**What is expected**
Render the data from the line containing "latitude: 47.2788" through the end as a Markdown table with columns Num and Content, one row per line and skipping blank lines. Leave the pictures out.

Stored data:
★ ★ ★ ★
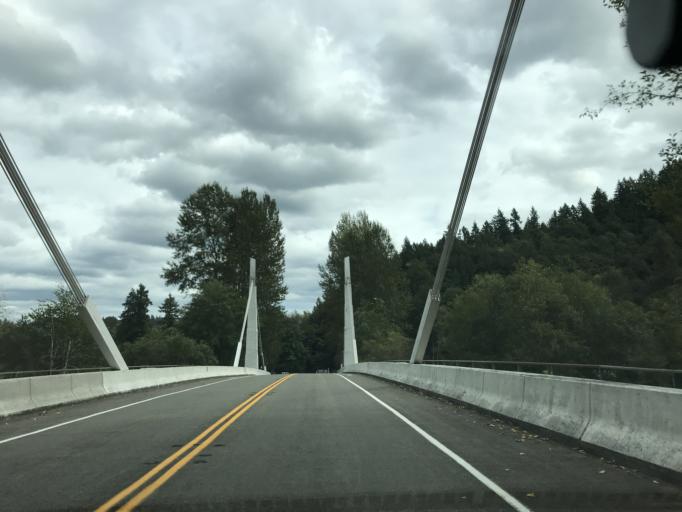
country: US
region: Washington
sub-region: King County
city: Black Diamond
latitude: 47.2788
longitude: -122.0394
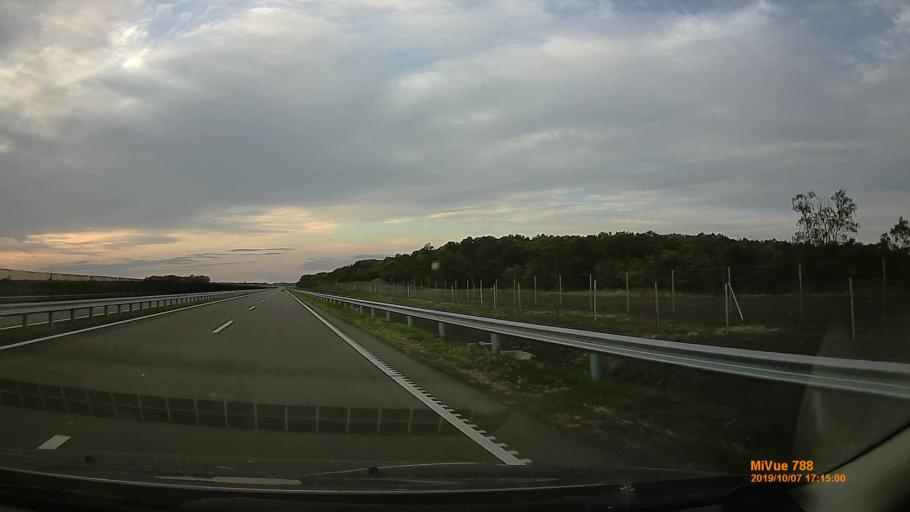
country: HU
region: Jasz-Nagykun-Szolnok
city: Kunszentmarton
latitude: 46.8408
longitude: 20.3374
★ ★ ★ ★
**Result for this task**
| Num | Content |
|---|---|
| 1 | latitude: 47.2788 |
| 2 | longitude: -122.0394 |
| 3 | country: HU |
| 4 | region: Jasz-Nagykun-Szolnok |
| 5 | city: Kunszentmarton |
| 6 | latitude: 46.8408 |
| 7 | longitude: 20.3374 |